▶ _Task list_
a - According to the text on Canada's pipeline dispute, how much will the federal government pay for the aging oil pipeline?
b - Write the next few sentences of the text on Canada's pipeline dispute, picking up right after its final sentence.

▶ _Text under study_
Start of Block

In the past year, an energy dispute for the ages has played out in Canada, culminating in the federal government announcing it will buy an aging oil pipeline for $4.5 billion and then twin it with a new high-capacity pipeline that would move massive amounts of diluted bitumen from Alberta to tidewater in British Columbia.
Prime Minister Justin Trudeau’s vow that “we’re going to get that pipeline built” has been music to the ears of Alberta Premier Rachel Notley, but has struck a discordant note with B.C. Premier John Horgan, who continues to oppose the project on the grounds that a tanker spill would cause irreparable harm to Canada’s west coast and to B.C.’s coastal economy.
But as federal and provincial leaders continue to squabble over the proposed westward movement of Alberta’s “land-locked” bitumen via the Trans Mountain pipeline route, there’s a giant elephant in the room that nobody’s talking about.
What about the exploding trade in fossil fuels moving east from British Columbia into Alberta and points beyond?
There is a deep irony at play in the high drama we are witnessing: heavy oil production in Canada’s petro province of Alberta is powered, in part, by a glut of cheap natural gas in North America, which gas producers in B.C. have helped to create.
B.C. is also helping to prop up Alberta’s oil industry by shipping it lots of extremely valuable “gas liquids” — by-products of natural gas which are essential to dilute heavy oil or bitumen so that it can move more readily through pipelines.
But you wouldn’t know that by looking at most media accounts.

End of Block

▶ _Data records_
Start of Block

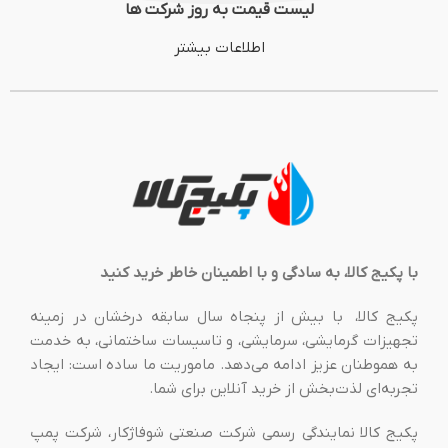
لیست قیمت به روز شرکت ها
اطلاعات بیشتر
با پکیج کالا، به سادگی و با اطمینان خاطر خرید کنید
پکیج کالا، با بیش از پنجاه سال سابقه درخشان در زمینه
تجهیزات گرمایشی، سرمایشی، و تاسیسات ساختمانی، به خدمت
به هموطنان عزیز ادامه می‌دهد. ماموریت ما ساده است: ایجاد
تجربه‌ای لذت‌بخش از خرید آنلاین برای شما.
پکیج کالا نمایندگی رسمی شرکت صنعتی شوفاژکار، شرکت پمپ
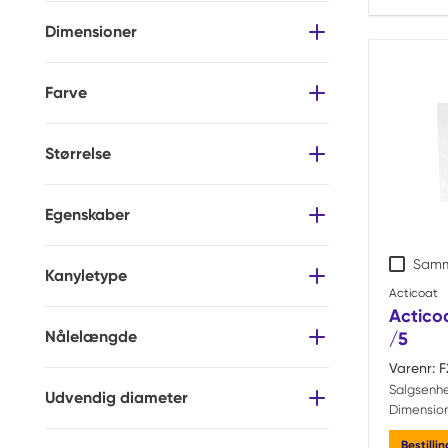
Dimensioner
Farve
Størrelse
Egenskaber
Samm
Kanyletype
Acticoat
Acticoa
Nålelængde
/5
Varenr:
F
Salgsenh
Udvendig diameter
Dimension
Bestilli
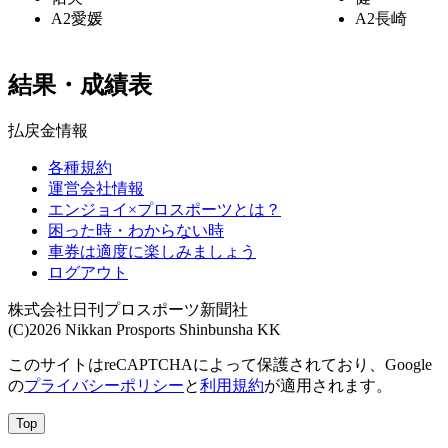
A2
愛媛
A2
長崎
結果・成績表
払戻金情報
各種規約
運営会社情報
エンジョイ×プロスポーツとは？
困った時・わからない時
車券は適度に楽しみましょう
ログアウト
株式会社日刊プロスポーツ新聞社
(C)2026 Nikkan Prosports Shinbunsha KK
このサイトはreCAPTCHAによって保護されており、Google
の
プライバシーポリシー
と
利用規約
が適用されます。
Top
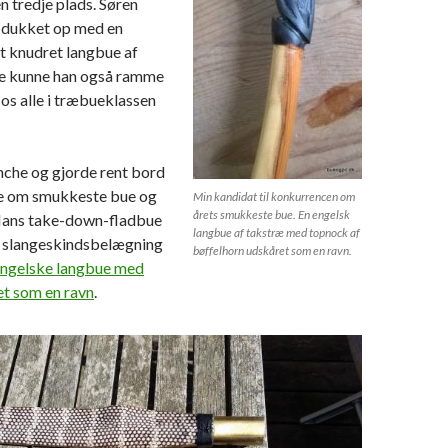
n tredje plads. Søren
 dukket op med en
t knudret langbue af
e kunne han også ramme
 os alle i træbueklassen
nche og gjorde rent bord
ne om smukkeste bue og
Min kandidat til konkurrencen om
årets smukkeste bue. En engelsk
Hans take-down-fladbue
langbue af takstræ med topnock af
 slangeskindsbelægning
bøffelhorn udskåret som en ravn.
ngelske langbue med
t som en ravn
.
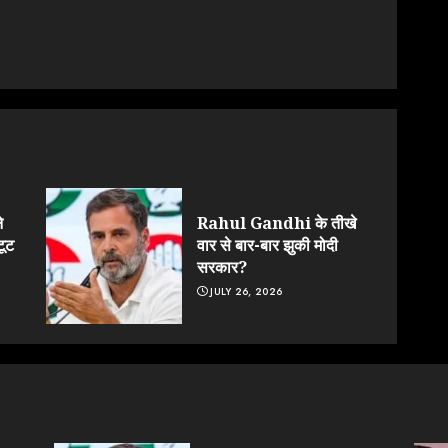
े
Rahul Gandhi के तीखे
टूट
वार से बार-बार झुकी मोदी
सरकार?
JULY 26, 2026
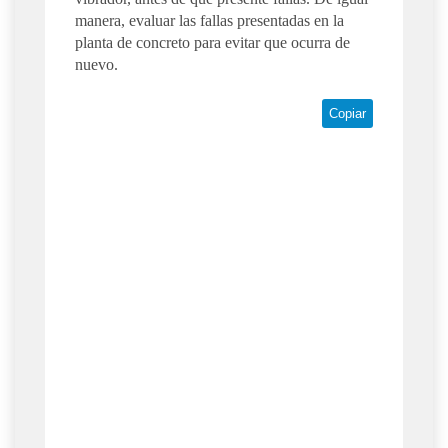
manera, evaluar las fallas presentadas en la
planta de concreto para evitar que ocurra de
nuevo.
Copiar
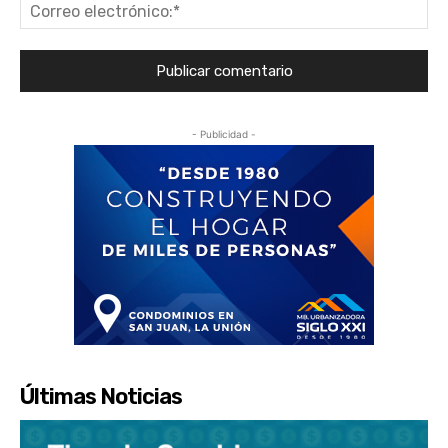
Co
ele
- Publicidad -
Últimas Noticias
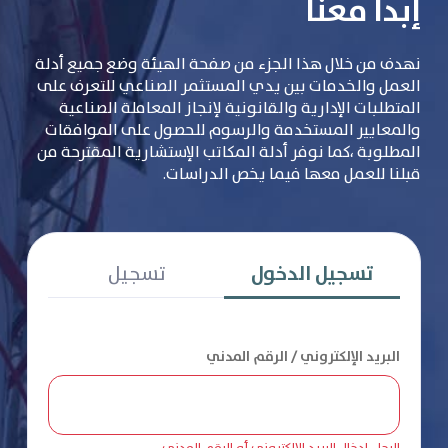
إبدأ معنا
نهدف من خلال هذا الجزء من صفحة الهيئة وضع جميع أدلة
العمل والخدمات بين يدي المستثمر الصناعي للتعرف على
المتطلبات الإدارية والقانونية لإنجاز المعاملة الصناعية
والمعايير المستخدمة والرسوم للحصول على الموافقات
المطلوبة ،كما نوفر أدلة المكاتب الإستشارية المقترحة من
قبلنا للعمل معها فيما يخص الدراسات.
تسجيل الدخول
تسجيل
البريد الإلكتروني / الرقم المدني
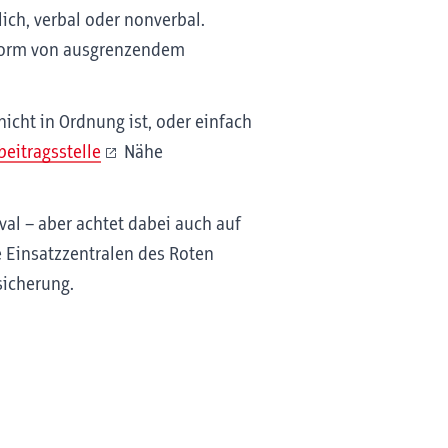
lich, verbal oder nonverbal.
 Form von ausgrenzendem
icht in Ordnung ist, oder einfach
beitragsstelle
Nähe
val – aber achtet dabei auch auf
e Einsatzzentralen des Roten
sicherung.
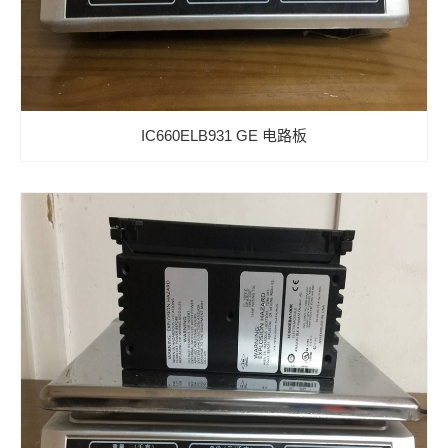
IC660ELB931 GE 电路板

End of Block

▶ _Replies_
a - $4.5 billion

b -
Much of that out-of-sight, out-of-mind energy flow is also, paradoxically, heavily subsidized by the B.C. government. Once again, it barely rates a mention in the mainstream press.
In the last 10 years, B.C. has effectively become a preferred supplier to its neighbour, the oilsands powerhouse just to the east: a reality with grim implications for the environment and economy in Canada’s two westernmost provinces, to say nothing of our global climate.
So, to stimulate discussion about where we are heading with the west-to-east energy trade that is actually happening (as opposed to the dramatically expanded east-to-west trade that might one day happen), consider the following.
Alberta’s oilsands industry is the top consumer of natural gas in Canada, accounting for one quarter of all the natural gas used in the country. Much of that gas is combusted to generate steam that is pumped below ground, to “liberate” the thick oil. As oilsands operations expand, more natural gas must be consumed. It is to the industry’s benefit to see lots and lots of natural gas produced from whatever quarter, and of even greater benefit to the industry if increased gas production results in a glut of marketable gas, which keeps prices low.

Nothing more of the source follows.